Your instructions:
Print, word for word, the line containing "conclusion. We’ve opened" and all lines beneath it to the end of the entries below. Pictures do not belong in the copy.

··· Extracted information ···

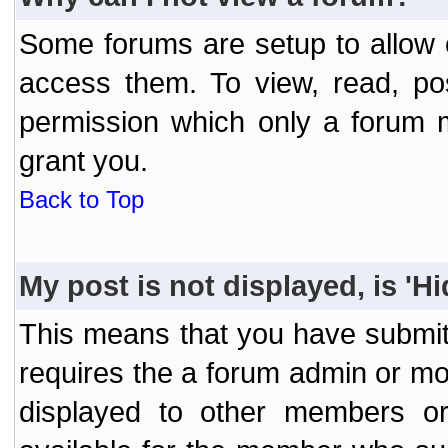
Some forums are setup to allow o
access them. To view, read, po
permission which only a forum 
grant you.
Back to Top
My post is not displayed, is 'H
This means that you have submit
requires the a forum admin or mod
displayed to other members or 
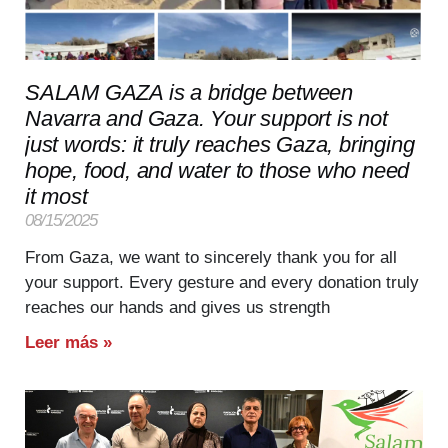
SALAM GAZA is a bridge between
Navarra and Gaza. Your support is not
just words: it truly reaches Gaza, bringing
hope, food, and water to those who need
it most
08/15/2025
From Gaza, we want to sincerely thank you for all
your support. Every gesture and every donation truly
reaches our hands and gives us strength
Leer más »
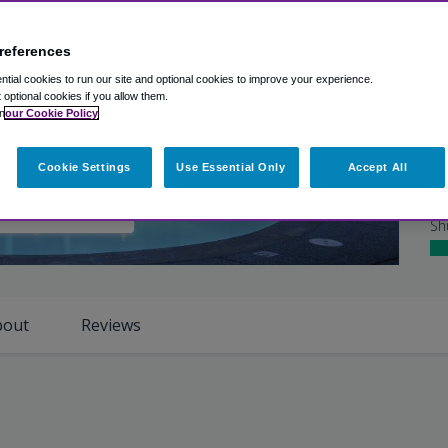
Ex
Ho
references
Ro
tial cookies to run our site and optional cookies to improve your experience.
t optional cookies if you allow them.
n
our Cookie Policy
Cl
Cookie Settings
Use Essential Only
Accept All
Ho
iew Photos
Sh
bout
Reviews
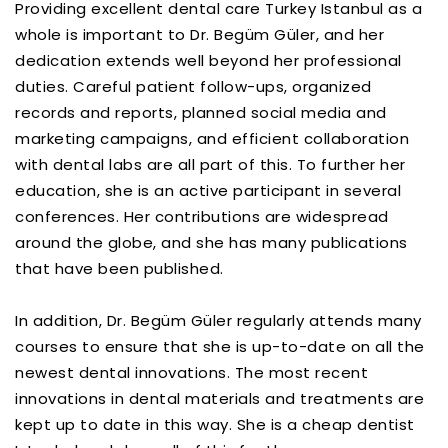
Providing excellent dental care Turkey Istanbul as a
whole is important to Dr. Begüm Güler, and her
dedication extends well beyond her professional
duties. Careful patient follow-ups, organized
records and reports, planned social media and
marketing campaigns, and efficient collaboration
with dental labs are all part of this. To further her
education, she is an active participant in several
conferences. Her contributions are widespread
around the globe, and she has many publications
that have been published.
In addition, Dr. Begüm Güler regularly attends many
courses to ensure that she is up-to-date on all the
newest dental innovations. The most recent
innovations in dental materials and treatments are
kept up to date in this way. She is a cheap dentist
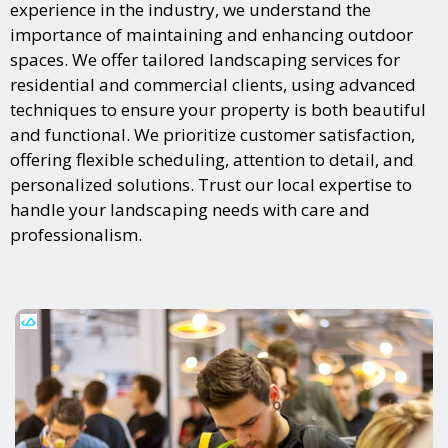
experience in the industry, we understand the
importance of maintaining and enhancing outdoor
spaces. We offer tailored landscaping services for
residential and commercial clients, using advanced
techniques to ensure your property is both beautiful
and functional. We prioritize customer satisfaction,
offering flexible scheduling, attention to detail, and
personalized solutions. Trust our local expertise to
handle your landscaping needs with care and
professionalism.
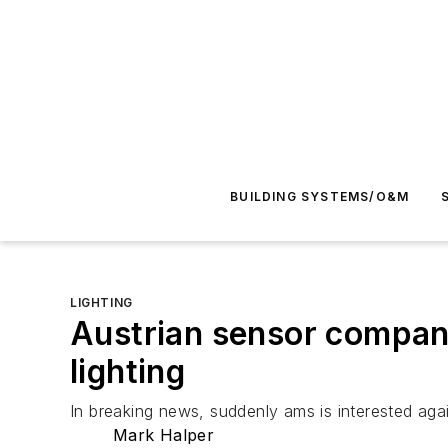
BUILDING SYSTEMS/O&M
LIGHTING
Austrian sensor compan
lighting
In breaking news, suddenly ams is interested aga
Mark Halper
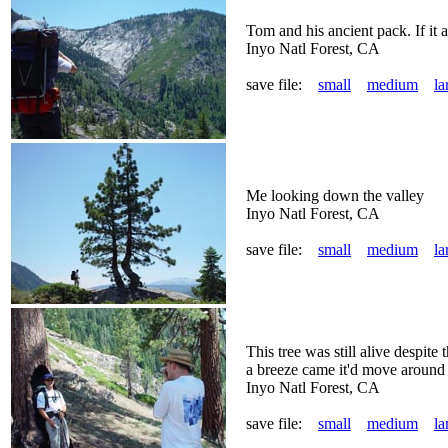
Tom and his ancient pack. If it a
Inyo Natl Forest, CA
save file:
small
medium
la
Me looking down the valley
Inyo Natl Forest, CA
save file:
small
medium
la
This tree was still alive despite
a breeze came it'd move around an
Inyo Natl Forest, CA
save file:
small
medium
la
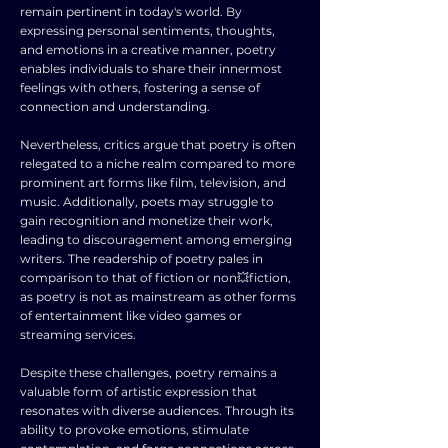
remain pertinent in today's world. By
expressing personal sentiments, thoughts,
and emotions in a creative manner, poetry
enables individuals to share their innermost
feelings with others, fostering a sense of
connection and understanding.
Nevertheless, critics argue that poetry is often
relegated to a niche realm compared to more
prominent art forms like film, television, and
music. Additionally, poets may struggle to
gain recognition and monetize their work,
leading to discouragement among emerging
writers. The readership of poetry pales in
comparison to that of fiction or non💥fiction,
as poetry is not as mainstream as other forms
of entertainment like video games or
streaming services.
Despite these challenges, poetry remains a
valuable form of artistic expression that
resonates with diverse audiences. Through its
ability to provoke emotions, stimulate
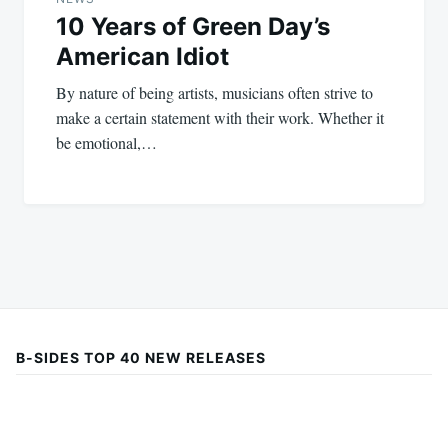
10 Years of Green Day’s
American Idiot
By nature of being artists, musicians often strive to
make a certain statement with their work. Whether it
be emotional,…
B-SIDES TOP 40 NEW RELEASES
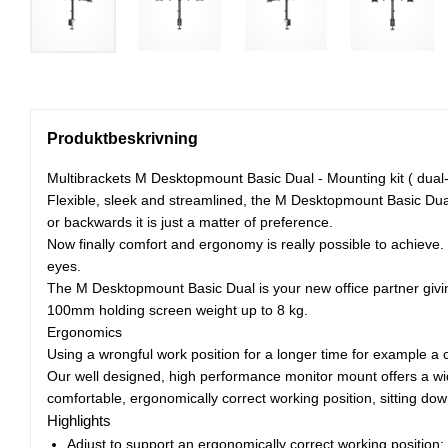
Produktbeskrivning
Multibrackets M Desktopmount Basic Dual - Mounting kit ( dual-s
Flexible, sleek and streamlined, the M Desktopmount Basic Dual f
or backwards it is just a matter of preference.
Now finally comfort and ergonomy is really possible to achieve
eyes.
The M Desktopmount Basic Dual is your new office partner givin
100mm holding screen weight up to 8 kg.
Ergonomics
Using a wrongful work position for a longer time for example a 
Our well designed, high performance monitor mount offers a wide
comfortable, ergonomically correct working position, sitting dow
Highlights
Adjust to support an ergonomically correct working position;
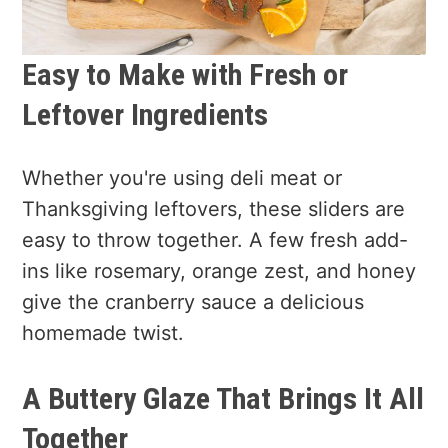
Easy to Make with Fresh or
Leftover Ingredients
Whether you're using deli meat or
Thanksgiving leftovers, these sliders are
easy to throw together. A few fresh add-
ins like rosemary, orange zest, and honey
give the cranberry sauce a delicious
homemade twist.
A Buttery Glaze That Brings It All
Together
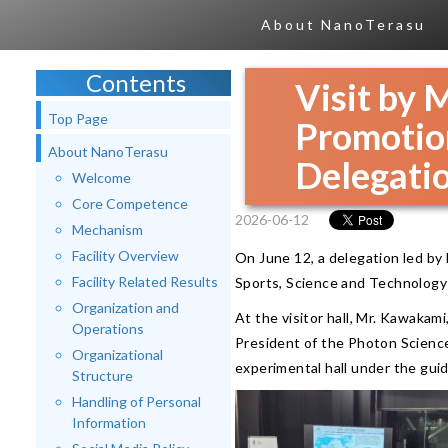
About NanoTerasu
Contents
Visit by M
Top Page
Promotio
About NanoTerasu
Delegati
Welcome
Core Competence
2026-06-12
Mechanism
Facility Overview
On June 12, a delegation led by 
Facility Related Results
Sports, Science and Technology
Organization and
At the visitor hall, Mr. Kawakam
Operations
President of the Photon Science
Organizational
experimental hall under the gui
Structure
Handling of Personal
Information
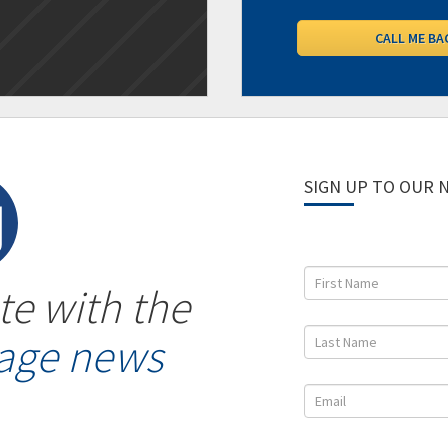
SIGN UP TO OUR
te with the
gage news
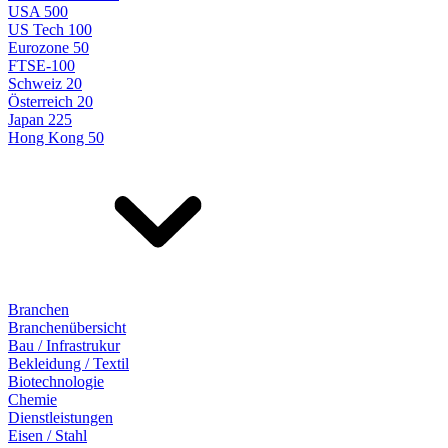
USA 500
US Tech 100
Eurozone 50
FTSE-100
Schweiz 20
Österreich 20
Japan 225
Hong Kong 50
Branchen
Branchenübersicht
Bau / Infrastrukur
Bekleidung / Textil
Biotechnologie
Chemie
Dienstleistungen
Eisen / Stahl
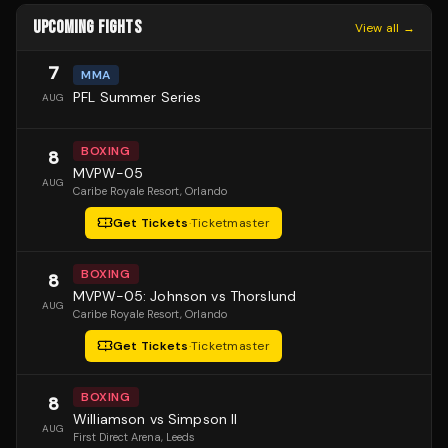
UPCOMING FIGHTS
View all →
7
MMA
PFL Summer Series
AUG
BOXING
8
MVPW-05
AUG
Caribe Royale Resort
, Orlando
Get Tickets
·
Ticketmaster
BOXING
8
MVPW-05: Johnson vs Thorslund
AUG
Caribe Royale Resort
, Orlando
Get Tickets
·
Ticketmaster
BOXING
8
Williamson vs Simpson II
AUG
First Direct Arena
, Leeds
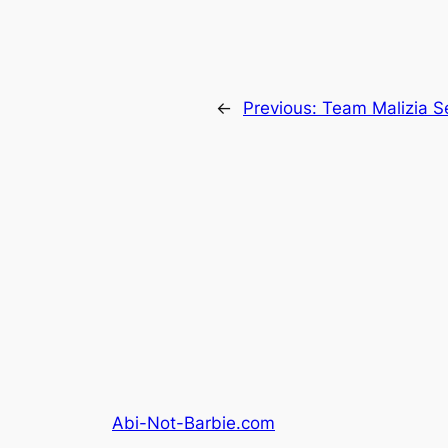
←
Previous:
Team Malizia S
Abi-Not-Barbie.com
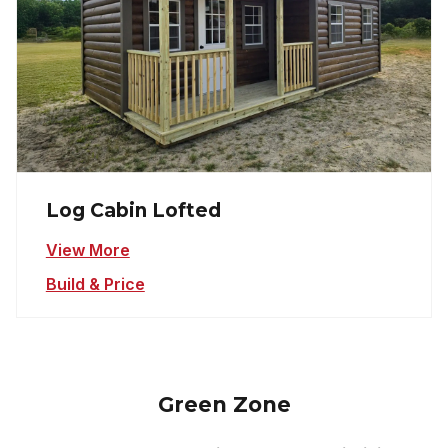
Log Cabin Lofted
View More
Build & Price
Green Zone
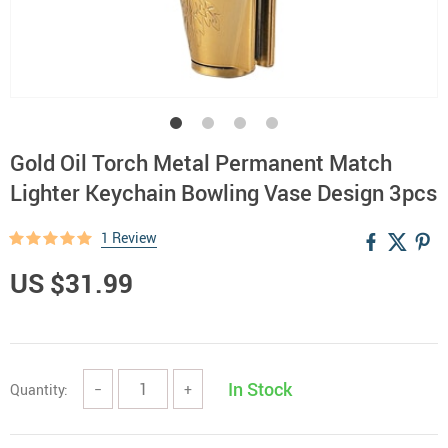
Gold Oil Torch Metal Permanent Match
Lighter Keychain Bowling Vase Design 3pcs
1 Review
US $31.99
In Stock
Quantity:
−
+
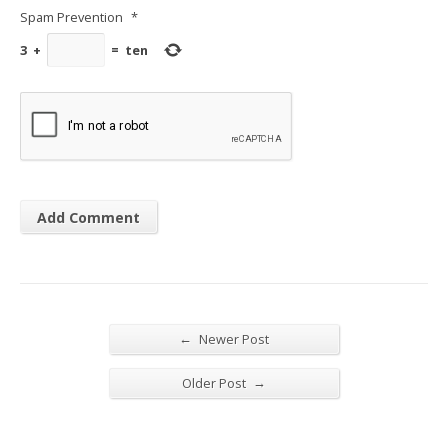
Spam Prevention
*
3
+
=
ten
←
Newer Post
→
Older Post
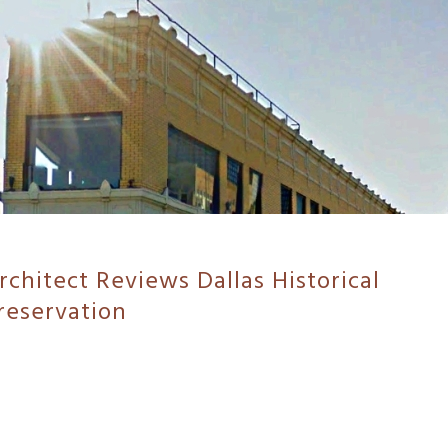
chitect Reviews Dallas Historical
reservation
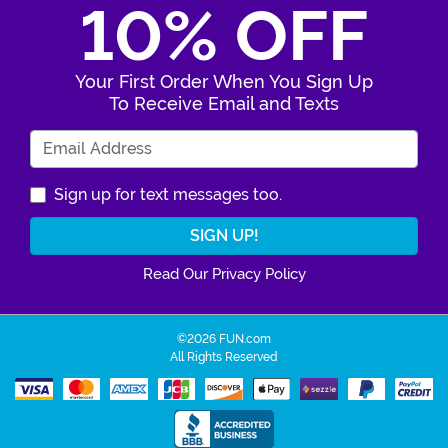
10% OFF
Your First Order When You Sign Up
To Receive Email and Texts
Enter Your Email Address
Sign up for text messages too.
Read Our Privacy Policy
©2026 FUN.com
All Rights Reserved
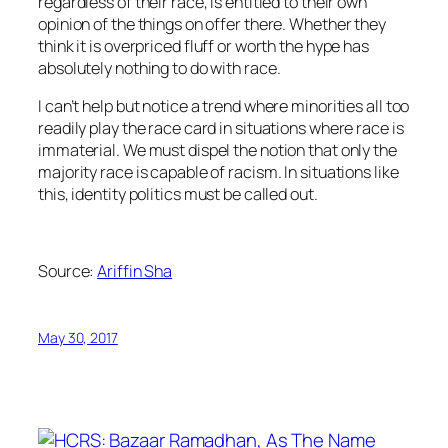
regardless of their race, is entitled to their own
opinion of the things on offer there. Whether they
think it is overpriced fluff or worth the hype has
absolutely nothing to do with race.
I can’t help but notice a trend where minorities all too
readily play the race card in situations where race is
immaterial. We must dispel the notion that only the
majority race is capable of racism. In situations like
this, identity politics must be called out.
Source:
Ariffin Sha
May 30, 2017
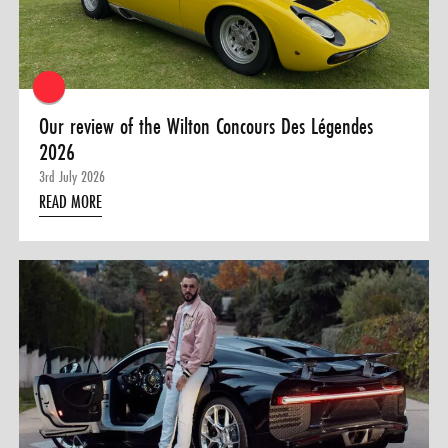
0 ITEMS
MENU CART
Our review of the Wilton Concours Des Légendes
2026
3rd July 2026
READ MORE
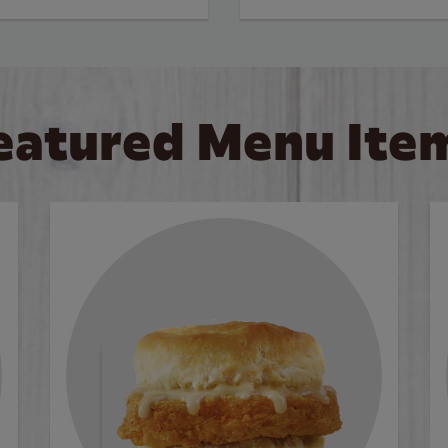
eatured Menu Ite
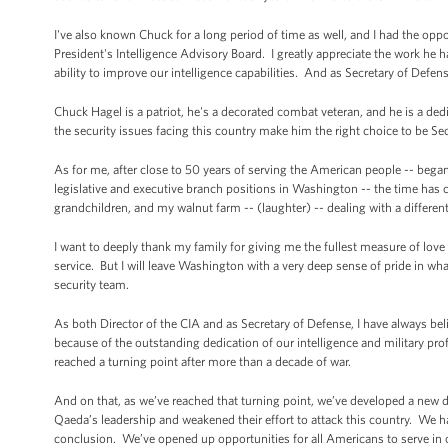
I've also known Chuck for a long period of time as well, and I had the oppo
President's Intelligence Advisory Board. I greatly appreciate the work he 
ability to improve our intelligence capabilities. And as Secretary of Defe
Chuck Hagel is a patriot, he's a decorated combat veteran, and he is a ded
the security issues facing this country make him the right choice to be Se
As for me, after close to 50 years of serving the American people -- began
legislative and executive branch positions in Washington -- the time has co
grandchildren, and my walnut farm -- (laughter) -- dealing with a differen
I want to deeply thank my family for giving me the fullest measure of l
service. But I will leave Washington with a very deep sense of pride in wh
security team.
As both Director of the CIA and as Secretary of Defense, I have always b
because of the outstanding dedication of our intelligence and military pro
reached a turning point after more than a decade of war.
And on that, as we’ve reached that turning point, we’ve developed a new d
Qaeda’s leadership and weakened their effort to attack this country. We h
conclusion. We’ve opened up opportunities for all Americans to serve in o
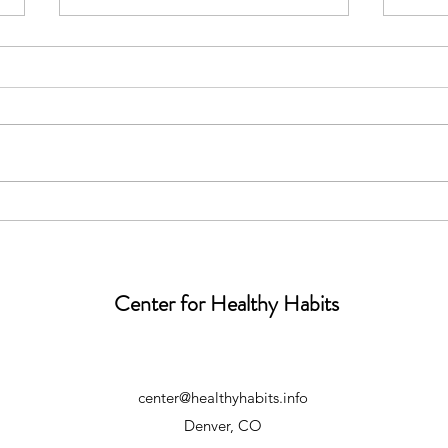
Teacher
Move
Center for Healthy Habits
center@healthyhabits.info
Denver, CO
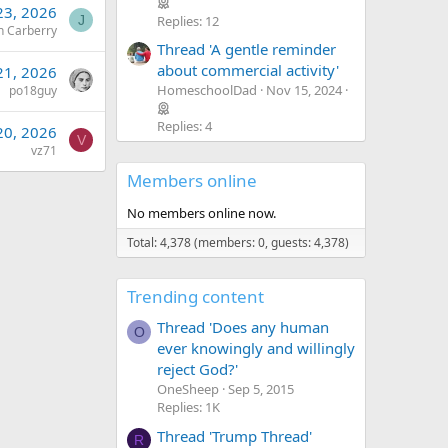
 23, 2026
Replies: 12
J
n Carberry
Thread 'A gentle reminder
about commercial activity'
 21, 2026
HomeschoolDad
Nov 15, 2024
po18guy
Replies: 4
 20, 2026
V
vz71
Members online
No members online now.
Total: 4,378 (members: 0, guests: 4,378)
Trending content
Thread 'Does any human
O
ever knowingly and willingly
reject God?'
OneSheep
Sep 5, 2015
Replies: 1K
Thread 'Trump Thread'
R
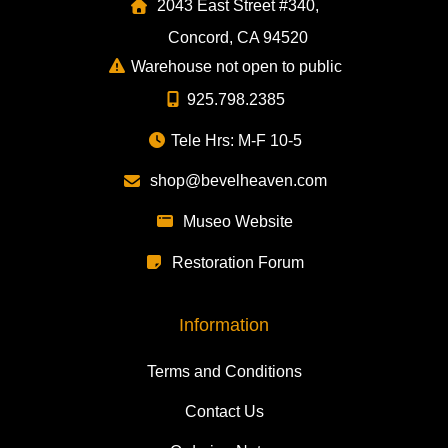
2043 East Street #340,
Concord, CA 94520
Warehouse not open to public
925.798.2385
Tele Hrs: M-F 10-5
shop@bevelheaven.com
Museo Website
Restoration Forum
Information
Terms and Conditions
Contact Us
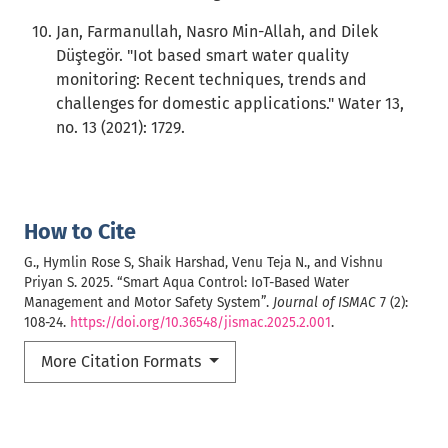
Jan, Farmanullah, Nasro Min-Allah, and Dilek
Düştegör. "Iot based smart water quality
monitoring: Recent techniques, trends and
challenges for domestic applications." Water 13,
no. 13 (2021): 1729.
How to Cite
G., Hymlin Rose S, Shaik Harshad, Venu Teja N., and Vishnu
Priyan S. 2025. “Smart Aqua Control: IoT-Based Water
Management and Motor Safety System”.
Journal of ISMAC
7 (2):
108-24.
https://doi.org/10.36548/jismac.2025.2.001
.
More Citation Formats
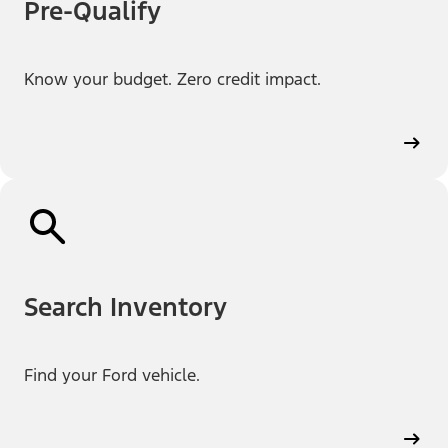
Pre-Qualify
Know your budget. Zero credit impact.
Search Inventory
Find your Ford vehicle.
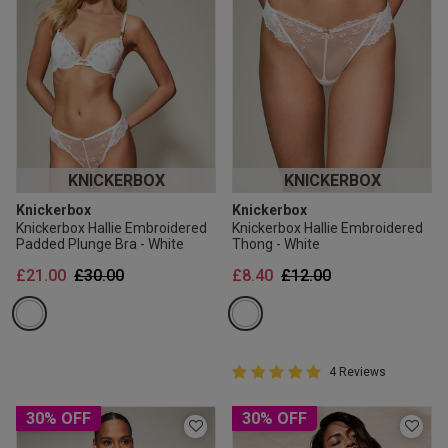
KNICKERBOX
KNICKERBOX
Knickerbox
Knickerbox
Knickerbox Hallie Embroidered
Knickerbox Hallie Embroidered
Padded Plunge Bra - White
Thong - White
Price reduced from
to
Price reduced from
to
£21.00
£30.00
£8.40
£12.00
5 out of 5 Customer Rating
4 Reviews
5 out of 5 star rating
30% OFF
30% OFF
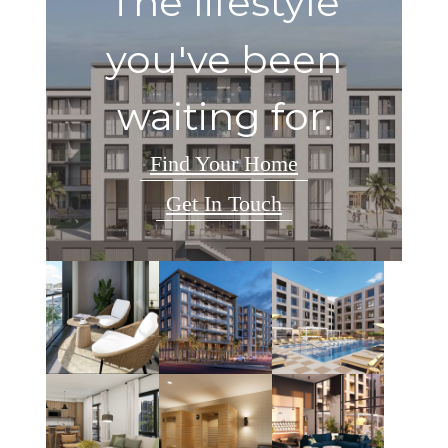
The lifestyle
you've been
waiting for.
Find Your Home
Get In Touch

···

Answer to this problem:
conclusion. We’ve opened up opportunities for all Americans to serve in o
Teacher
Move
Center for Healthy Habits
center@healthyhabits.info
Denver, CO
 23, 2026
Replies: 12
J
n Carberry
Thread 'A gentle reminder
about commercial activity'
 21, 2026
HomeschoolDad
Nov 15, 2024
po18guy
Replies: 4
 20, 2026
V
vz71
Members online
No members online now.
Total: 4,378 (members: 0, guests: 4,378)
Trending content
Thread 'Does any human
O
ever knowingly and willingly
reject God?'
OneSheep
Sep 5, 2015
Replies: 1K
Thread 'Trump Thread'
R
2043 East Street #340,
Concord, CA 94520
Warehouse not open to public
925.798.2385
Tele Hrs: M-F 10-5
shop@bevelheaven.com
Museo Website
Restoration Forum
Information
Terms and Conditions
Contact Us
Jan, Farmanullah, Nasro Min-Allah, and Dilek
Düştegör. "Iot based smart water quality
monitoring: Recent techniques, trends and
challenges for domestic applications." Water 13,
no. 13 (2021): 1729.
How to Cite
G., Hymlin Rose S, Shaik Harshad, Venu Teja N., and Vishnu
Priyan S. 2025. “Smart Aqua Control: IoT-Based Water
Management and Motor Safety System”.
Journal of ISMAC
7 (2):
108-24.
https://doi.org/10.36548/jismac.2025.2.001
.
More Citation Formats
Pre-Qualify
Know your budget. Zero credit impact.
Search Inventory
Find your Ford vehicle.
KNICKERBOX
KNICKERBOX
Knickerbox
Knickerbox
Knickerbox Hallie Embroidered
Knickerbox Hallie Embroidered
Padded Plunge Bra - White
Thong - White
Price reduced from
to
Price reduced from
to
£21.00
£30.00
£8.40
£12.00
5 out of 5 Customer Rating
4 Reviews
5 out of 5 star rating
30% OFF
30% OFF
The lifestyle
you've been
waiting for.
Find Your Home
Get In Touch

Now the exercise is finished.